▸ EXERCISE OBJECTIVE
Gather up every line from the entries below that uses the word "different".
*** STORED DATA Section Begins ***
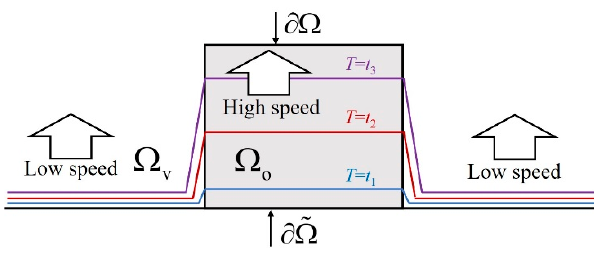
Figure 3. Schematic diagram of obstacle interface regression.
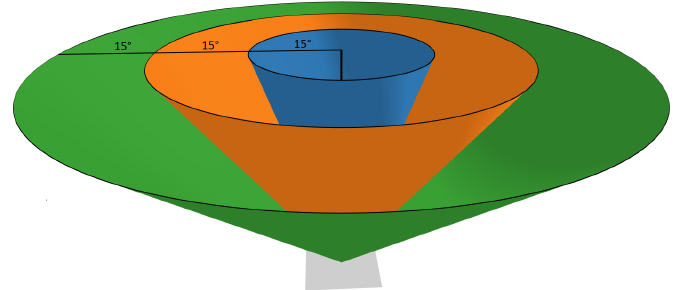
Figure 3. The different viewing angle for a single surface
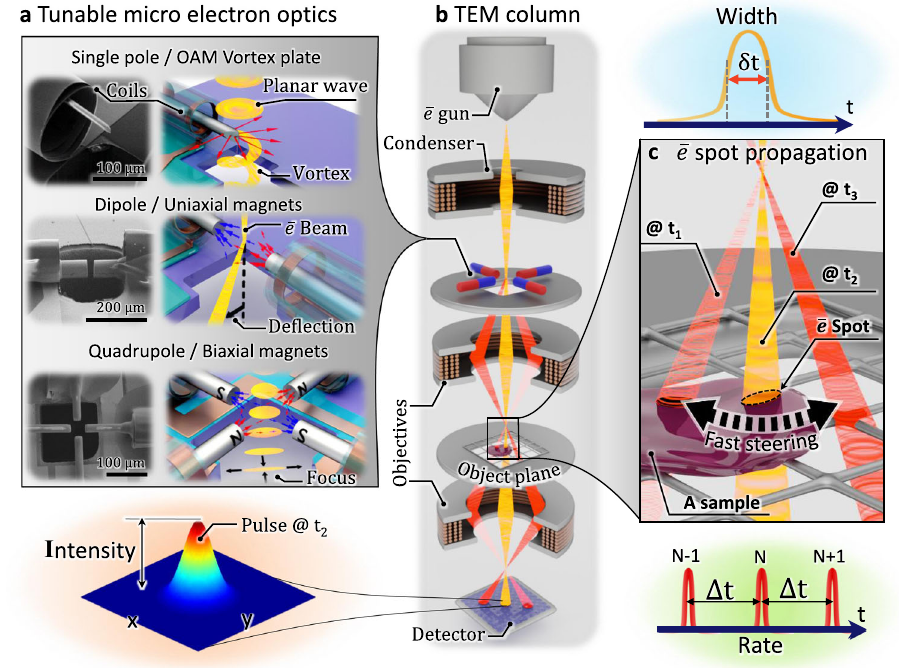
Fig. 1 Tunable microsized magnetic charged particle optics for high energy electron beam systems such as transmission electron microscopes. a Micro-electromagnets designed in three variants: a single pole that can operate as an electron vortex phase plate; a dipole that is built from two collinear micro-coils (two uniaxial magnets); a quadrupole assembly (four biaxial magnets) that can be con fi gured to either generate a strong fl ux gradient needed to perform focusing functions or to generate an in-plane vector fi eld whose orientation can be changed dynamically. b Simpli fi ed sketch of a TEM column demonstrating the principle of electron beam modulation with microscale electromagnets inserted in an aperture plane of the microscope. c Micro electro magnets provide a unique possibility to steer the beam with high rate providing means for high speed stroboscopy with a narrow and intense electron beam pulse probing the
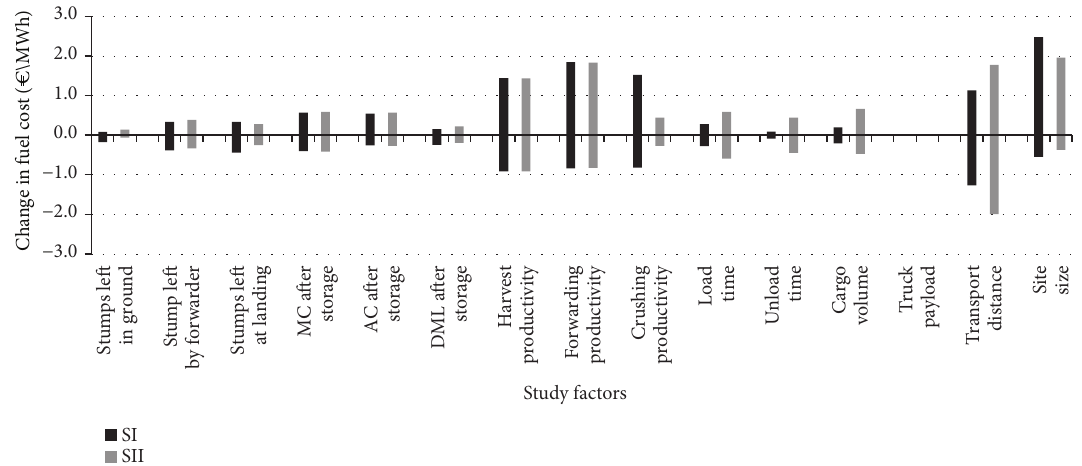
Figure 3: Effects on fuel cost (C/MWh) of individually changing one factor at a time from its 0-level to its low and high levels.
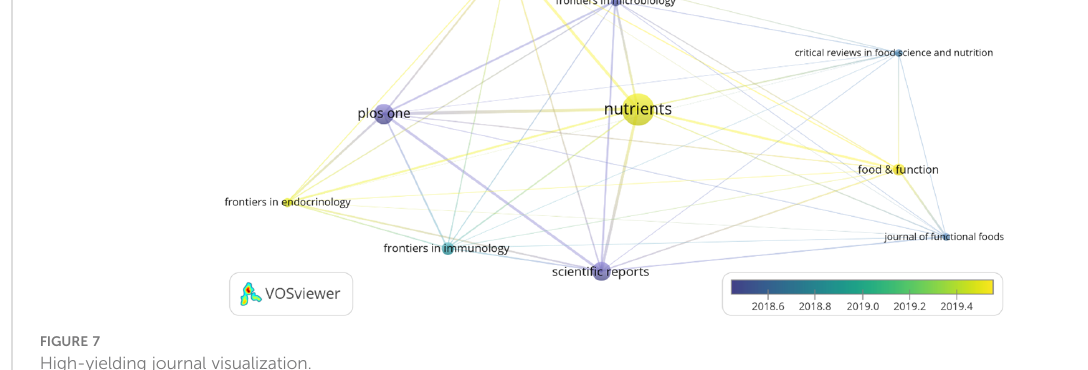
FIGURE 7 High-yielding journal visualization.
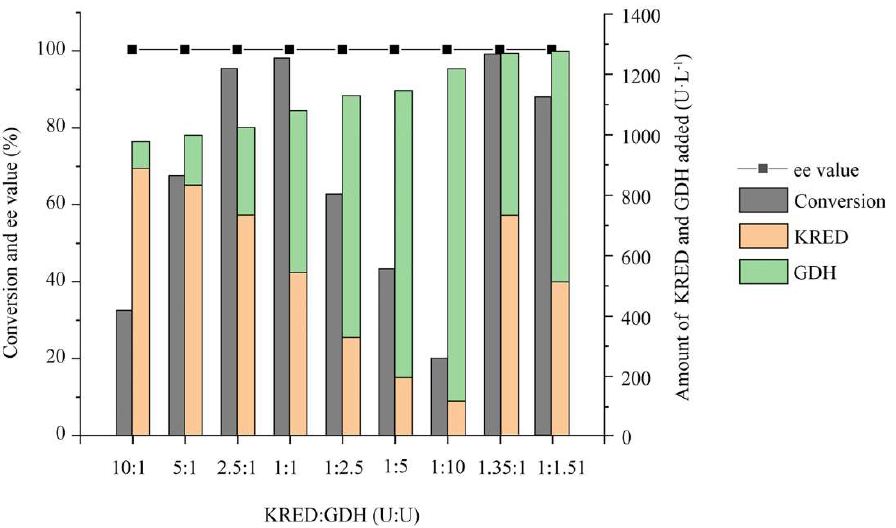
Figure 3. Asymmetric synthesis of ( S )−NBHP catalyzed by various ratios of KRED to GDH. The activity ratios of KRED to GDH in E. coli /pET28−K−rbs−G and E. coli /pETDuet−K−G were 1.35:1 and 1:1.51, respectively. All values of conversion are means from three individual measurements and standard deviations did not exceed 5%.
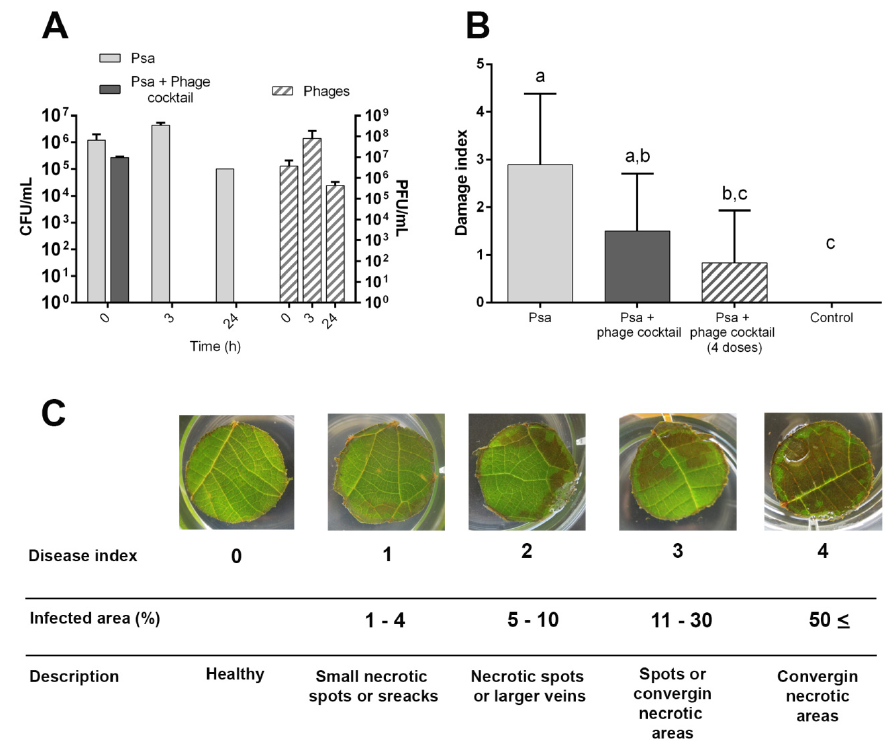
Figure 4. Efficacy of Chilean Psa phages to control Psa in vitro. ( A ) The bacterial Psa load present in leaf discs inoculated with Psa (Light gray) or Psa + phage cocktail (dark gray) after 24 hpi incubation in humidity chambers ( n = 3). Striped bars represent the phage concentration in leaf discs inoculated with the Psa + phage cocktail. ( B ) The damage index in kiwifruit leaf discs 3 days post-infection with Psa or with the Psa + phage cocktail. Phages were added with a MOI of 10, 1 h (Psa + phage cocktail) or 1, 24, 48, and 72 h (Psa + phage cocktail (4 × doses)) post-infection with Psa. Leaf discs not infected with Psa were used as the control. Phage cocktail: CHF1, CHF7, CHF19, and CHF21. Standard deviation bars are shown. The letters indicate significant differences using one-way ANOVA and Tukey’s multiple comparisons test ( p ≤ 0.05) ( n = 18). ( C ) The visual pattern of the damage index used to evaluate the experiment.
*** STORED DATA Section Ends ***
*** STORED DATA Section Begins ***
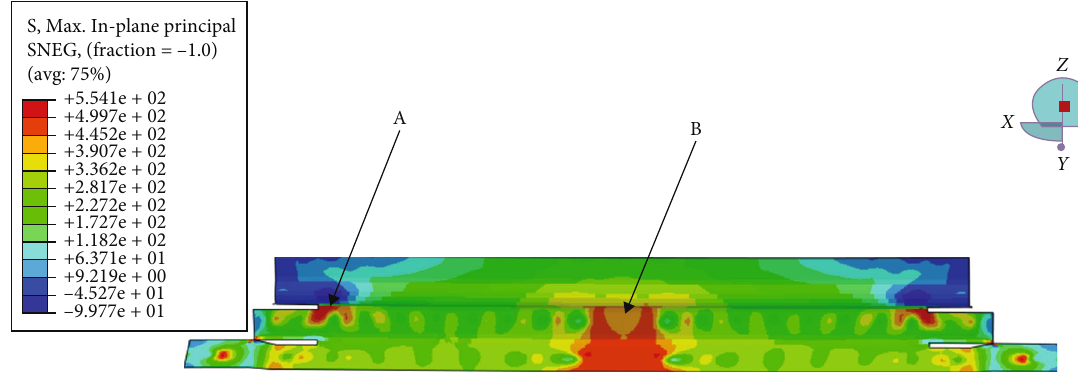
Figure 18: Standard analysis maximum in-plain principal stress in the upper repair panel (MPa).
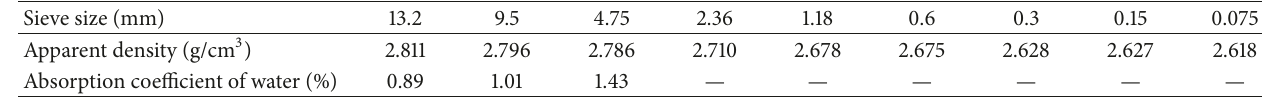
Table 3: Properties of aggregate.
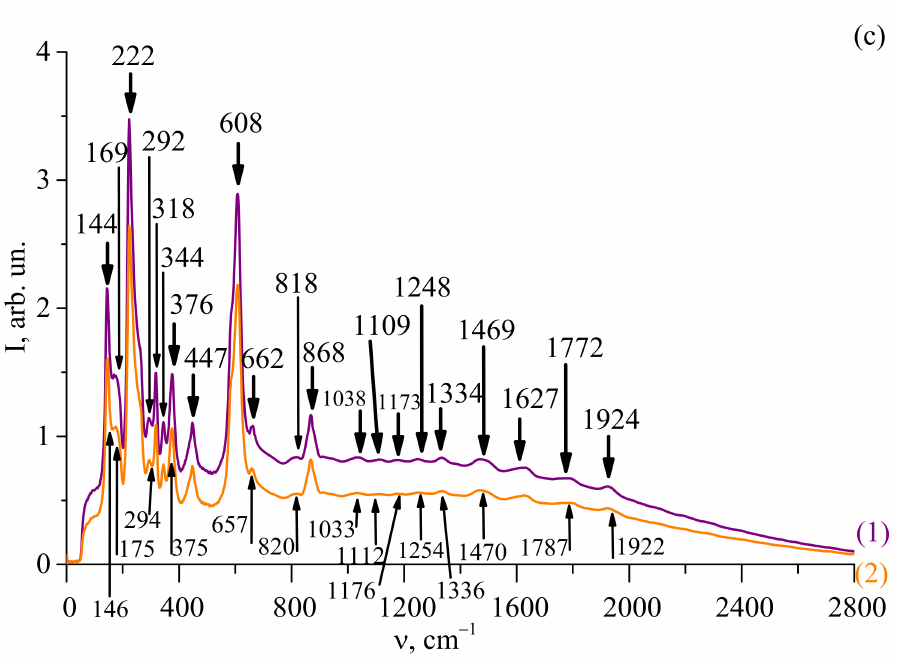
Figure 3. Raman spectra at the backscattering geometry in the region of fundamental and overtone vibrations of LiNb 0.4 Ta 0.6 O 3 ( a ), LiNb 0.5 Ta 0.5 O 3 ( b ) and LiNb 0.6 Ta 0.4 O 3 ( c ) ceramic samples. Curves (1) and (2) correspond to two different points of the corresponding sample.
*** STORED DATA Section Ends ***
▸ SOLUTION TO THIS TASK
Figure 3. The different viewing angle for a single surface
Figure 3. Raman spectra at the backscattering geometry in the region of fundamental and overtone vibrations of LiNb 0.4 Ta 0.6 O 3 ( a ), LiNb 0.5 Ta 0.5 O 3 ( b ) and LiNb 0.6 Ta 0.4 O 3 ( c ) ceramic samples. Curves (1) and (2) correspond to two different points of the corresponding sample.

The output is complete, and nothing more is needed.